LKY was always supremely pragmatic in everything he did. The ultimate test for any of his policy choices was whether or not they got the results he was looking for.
If those results weren’t materializing, then it was time to try something new and different. That’s why LKY never adhered to any particular ideology, whether Democracy or Socialism or anything else.
His only ideology was getting results.
He was constantly asking the only important question for judging his actions – is it working? If so, then how could it be further improved or strengthened.
If not, scrap it and try something else. Given Singapore’s success, this results-oriented, supremely pragmatic approach clearly worked.
In 1959 when LKY became Prime Minister, per capita income in Singapore was only $400. Now it’s over $78,000. It’s hard to argue against results like that.
Just about every write-up you’ll find about LKY’s leadership notes how his administrations have all been free of corruption.
That’s no small feat in modern political life, where scandals routinely appear in the media. LKY set high moral standards for himself that he expected all of his colleagues to live up to.
Whenever corruption did rear its ugly face, LKY always met it head on with tough penalties. He also rewarded civil servants who acted with integrity with highly competitive salaries.
When people believe that government and its leaders are honest, they will follow those leaders earnestly.
7. Opportunity For All
Inequality in outcomes seems inevitable in societies based on competition, and yet much can be done to make sure everyone at least has a level playing field.
LKY was adamant that everyone have the opportunity to be a productive, contributing member of Singaporean society.
He would never allow discrimination to keep any class of people down. As LKY himself said, his objective was to, “Build up a society in which people will be rewarded not according to the amount of property they own, but according to their active contribution to society in physical or mental labor.”
8. Inspired By Great Role Models
Every leader needs exceptional role models from which they can draw inspiration and motivation.
For LKY, that included people like Winston Churchill for his tenacity, Charles De Gaulle for his guts, and Nelson Mandela for his integrity.
It seems clear that LKY himself will top the lists of many aspiring leaders’ role models.
9. It’s All About Developing People
Singapore has next to nothing in the way of natural resources, which form the backbone of most nations’ economies.
Thus, perhaps by necessity more than anything else, he deeply understood that people were Singapore’s greatest (and only) natural resource.
That’s why he put so much effort into developing people by making education a key feature of his policies.
It helps explain why government workers are paid so well – he made it a point to attract a good portion of the country’s best into national service.

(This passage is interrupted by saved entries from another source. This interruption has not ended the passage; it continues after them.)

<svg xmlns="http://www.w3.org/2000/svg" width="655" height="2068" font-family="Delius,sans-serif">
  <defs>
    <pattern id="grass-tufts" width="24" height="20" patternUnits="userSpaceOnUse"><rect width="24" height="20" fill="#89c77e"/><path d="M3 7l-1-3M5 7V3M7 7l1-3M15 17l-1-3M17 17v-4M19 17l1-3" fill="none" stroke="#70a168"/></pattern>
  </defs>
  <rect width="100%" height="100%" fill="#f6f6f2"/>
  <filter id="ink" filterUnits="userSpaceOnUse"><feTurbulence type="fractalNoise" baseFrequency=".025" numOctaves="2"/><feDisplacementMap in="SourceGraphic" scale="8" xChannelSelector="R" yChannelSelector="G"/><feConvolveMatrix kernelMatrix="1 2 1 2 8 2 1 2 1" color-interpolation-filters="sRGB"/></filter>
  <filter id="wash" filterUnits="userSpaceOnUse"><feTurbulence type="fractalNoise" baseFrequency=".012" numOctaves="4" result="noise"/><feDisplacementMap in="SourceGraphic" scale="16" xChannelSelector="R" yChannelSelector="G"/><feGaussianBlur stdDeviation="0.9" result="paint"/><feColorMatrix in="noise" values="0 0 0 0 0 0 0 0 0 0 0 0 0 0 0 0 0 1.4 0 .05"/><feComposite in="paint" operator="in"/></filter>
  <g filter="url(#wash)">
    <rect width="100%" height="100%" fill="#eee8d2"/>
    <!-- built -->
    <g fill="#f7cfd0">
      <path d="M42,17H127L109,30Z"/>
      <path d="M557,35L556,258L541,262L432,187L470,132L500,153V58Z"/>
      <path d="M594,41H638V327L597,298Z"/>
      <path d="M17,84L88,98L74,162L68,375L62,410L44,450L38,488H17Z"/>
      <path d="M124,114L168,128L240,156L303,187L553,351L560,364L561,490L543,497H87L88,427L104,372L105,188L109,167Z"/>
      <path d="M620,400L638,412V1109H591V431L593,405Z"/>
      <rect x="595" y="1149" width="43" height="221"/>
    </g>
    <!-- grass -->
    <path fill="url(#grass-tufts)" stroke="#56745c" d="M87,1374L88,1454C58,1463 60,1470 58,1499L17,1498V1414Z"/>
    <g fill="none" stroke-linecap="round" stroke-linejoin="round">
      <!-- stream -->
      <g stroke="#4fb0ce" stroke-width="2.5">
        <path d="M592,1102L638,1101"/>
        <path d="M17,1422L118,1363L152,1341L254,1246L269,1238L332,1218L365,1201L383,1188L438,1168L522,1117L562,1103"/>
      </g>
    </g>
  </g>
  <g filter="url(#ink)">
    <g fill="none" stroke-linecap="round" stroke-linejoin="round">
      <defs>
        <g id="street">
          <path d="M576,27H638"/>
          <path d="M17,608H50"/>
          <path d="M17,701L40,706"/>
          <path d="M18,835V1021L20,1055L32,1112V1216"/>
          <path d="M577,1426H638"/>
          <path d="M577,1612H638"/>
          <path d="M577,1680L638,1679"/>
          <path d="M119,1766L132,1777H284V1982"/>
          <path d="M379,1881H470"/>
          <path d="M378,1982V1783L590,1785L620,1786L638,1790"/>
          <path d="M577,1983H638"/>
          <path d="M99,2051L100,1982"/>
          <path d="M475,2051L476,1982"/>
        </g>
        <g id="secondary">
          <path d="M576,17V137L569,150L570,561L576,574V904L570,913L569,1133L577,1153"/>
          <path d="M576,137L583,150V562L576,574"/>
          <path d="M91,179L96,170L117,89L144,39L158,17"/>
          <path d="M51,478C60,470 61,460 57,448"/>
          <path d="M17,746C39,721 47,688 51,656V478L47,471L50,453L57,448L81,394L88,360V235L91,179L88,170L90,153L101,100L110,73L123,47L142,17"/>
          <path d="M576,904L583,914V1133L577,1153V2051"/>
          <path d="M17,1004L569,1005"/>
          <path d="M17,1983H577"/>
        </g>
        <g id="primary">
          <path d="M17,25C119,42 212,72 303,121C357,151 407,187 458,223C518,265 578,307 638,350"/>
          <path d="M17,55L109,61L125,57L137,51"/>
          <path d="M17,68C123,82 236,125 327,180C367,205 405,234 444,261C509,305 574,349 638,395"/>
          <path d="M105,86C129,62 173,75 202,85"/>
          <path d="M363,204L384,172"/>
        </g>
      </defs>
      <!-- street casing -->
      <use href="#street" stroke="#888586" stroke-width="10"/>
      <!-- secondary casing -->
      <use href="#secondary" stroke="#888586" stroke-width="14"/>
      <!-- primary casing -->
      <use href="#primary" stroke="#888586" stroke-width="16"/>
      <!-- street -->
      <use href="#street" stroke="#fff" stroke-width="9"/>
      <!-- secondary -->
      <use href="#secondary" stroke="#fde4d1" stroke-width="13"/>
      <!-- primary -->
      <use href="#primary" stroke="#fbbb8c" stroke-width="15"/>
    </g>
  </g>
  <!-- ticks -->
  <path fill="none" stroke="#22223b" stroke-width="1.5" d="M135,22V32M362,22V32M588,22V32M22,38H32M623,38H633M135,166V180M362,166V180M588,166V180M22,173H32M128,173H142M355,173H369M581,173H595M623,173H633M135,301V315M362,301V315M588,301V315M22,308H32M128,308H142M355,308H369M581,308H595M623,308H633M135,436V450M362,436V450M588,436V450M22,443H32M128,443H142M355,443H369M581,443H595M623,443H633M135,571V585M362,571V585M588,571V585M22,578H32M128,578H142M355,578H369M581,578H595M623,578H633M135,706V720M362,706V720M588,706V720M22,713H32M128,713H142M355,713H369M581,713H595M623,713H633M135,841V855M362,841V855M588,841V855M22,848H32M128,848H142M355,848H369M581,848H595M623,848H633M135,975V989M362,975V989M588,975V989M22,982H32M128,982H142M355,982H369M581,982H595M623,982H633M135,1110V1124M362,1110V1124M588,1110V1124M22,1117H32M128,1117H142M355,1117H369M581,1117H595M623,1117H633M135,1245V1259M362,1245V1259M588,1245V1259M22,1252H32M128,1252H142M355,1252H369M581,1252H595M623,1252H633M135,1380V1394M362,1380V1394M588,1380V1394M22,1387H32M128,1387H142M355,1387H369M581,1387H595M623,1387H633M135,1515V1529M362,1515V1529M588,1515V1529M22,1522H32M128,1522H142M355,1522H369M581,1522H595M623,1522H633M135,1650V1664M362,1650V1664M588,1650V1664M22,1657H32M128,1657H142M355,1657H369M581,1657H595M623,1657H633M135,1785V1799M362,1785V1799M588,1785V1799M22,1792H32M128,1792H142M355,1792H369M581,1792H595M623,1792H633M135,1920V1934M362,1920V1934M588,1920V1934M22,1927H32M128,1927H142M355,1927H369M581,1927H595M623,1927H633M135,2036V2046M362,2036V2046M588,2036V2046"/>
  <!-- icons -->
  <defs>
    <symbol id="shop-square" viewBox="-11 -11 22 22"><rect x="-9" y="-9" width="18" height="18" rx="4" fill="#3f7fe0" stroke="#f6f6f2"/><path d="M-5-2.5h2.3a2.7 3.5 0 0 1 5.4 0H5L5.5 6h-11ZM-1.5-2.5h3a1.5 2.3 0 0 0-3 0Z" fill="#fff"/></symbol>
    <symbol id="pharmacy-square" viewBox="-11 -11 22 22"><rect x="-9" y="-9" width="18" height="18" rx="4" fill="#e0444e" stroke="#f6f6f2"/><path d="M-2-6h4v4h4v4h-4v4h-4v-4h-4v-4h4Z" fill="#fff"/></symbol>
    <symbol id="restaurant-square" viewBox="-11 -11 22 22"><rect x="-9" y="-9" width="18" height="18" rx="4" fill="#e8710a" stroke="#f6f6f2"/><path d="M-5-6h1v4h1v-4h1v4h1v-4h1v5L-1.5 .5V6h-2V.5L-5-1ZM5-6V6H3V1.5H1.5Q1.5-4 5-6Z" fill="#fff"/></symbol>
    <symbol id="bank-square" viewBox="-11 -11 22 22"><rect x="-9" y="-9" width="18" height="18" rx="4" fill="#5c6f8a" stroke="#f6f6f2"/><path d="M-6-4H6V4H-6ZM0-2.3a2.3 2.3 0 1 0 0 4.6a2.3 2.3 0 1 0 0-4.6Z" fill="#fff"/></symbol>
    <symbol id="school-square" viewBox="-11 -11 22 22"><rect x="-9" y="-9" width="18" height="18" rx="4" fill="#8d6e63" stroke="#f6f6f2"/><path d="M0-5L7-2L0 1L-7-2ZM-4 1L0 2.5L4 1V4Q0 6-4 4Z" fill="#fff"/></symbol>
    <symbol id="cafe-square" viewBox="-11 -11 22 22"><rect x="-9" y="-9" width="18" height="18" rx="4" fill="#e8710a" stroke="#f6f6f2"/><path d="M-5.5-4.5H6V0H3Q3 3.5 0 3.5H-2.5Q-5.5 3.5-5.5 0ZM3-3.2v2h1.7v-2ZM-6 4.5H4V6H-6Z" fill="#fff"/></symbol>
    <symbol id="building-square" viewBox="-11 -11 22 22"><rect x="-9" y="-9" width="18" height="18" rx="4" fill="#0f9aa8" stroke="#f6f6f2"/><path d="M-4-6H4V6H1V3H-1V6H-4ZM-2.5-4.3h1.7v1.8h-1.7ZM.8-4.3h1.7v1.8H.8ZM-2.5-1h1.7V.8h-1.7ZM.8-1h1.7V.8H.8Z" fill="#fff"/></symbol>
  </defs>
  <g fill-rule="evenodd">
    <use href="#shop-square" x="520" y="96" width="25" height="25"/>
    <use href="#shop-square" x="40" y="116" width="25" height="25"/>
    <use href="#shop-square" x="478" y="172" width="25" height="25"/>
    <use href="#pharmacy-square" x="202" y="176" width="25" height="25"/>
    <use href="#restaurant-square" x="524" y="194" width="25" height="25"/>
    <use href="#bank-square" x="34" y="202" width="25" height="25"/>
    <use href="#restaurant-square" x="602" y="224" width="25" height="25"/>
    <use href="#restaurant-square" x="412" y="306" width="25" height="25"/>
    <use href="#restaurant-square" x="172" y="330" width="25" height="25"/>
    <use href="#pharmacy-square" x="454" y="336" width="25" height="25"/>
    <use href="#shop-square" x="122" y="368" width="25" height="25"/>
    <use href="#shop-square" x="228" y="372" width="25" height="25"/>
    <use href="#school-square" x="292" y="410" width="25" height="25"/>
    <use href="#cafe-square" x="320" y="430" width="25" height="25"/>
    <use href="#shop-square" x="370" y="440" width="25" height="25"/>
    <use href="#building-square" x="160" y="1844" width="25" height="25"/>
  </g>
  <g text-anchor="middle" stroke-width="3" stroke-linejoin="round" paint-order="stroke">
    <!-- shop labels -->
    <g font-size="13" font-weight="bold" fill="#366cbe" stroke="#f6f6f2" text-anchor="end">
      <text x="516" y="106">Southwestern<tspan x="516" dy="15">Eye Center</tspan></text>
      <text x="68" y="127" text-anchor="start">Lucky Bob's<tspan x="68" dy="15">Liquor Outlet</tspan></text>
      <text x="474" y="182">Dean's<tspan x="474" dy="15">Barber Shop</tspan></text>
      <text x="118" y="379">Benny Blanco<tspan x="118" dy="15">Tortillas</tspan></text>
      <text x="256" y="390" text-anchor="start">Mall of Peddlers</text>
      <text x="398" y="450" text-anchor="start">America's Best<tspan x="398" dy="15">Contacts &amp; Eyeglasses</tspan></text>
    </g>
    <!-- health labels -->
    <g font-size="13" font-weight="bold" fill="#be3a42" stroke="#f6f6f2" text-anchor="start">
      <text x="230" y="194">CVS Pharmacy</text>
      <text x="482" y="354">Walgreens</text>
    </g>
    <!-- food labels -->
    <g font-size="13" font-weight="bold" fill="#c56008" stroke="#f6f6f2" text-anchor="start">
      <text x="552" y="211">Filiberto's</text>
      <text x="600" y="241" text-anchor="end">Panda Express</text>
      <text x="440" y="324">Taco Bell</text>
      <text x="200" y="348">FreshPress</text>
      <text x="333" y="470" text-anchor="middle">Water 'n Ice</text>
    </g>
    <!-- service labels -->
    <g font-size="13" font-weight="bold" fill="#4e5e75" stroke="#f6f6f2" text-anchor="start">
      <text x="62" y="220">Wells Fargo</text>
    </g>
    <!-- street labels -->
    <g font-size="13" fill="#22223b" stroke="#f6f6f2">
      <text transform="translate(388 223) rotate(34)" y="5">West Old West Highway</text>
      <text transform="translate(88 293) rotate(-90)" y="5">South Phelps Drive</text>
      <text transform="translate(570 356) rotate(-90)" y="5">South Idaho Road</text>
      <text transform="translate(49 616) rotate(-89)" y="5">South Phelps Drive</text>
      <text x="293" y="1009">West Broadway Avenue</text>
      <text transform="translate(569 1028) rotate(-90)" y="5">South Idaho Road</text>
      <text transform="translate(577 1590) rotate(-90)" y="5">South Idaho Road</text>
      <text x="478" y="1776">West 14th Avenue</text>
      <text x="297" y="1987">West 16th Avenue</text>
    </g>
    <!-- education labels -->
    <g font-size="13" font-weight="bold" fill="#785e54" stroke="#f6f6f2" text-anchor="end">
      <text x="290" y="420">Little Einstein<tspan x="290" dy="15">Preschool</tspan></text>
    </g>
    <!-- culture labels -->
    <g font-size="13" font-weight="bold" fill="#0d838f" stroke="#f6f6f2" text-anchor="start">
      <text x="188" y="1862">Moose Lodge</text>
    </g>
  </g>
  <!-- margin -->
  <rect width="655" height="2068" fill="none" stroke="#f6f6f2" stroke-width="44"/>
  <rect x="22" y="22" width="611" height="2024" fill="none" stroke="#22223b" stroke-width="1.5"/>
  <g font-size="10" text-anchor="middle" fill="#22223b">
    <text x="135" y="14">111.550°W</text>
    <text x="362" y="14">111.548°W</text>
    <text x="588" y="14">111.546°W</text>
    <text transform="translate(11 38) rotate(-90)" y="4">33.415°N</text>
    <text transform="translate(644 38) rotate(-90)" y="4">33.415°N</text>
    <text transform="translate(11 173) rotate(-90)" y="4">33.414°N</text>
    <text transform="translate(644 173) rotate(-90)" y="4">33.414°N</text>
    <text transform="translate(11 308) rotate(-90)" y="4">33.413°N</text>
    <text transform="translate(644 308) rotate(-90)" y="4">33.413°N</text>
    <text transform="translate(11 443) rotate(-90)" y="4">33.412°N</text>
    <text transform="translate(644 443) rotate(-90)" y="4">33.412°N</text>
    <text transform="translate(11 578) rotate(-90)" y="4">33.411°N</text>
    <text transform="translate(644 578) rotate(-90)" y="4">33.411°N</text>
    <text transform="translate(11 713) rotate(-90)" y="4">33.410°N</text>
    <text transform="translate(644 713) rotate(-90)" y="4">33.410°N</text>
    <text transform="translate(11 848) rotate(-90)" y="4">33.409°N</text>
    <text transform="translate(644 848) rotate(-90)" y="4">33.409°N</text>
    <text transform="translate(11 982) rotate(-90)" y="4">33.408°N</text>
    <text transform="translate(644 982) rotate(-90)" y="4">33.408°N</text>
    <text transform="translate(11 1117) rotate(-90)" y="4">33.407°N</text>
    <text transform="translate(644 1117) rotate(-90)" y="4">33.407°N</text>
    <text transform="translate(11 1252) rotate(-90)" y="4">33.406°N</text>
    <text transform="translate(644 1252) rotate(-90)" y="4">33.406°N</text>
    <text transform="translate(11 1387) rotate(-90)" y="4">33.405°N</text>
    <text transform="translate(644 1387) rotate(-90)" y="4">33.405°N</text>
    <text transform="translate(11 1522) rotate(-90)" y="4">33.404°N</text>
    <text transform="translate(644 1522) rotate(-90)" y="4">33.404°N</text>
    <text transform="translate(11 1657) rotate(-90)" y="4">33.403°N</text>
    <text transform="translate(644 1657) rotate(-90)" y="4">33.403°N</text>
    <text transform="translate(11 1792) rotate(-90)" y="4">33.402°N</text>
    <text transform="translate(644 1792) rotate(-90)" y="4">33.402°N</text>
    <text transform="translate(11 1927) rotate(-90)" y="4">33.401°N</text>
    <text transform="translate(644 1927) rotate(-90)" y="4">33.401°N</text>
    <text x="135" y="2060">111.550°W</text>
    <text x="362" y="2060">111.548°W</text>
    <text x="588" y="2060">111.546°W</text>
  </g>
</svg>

It’s also why he made multilingualism a major focus of his leadership as well. As a result, Singapore has four official languages – English, Mandarin, Malay, and Tamil.
10. Robust Succession Planning
As LKY built Singapore up into the successful city-state it is today, he always kept an eye on who would become the country’s future leaders.
He was wise enough to know that if he wanted Singapore to continue to thrive, it was up to him to cultivate the next generation of leaders, because there can be no long-term success without successors.
He spent many years planning who would take over when he stepped down. That’s the kind of long-term thinking that feeds into successful leadership.
Since his passing, Singaporeans and leaders the world over have been paying their respects to LKY and the inspiring legacy he’s left behind, which can be summed up with this comment by one Singaporean on Facebook:
“Thank you for building the nation I will ALWAYS call home, flaws and all, no matter where I live in the world. My children, and my grandchildren will hear the stories of the incredible oasis you’ve built. Rest in peace, Mr Lee Kuan Yew. Singapore will forever be indebted.”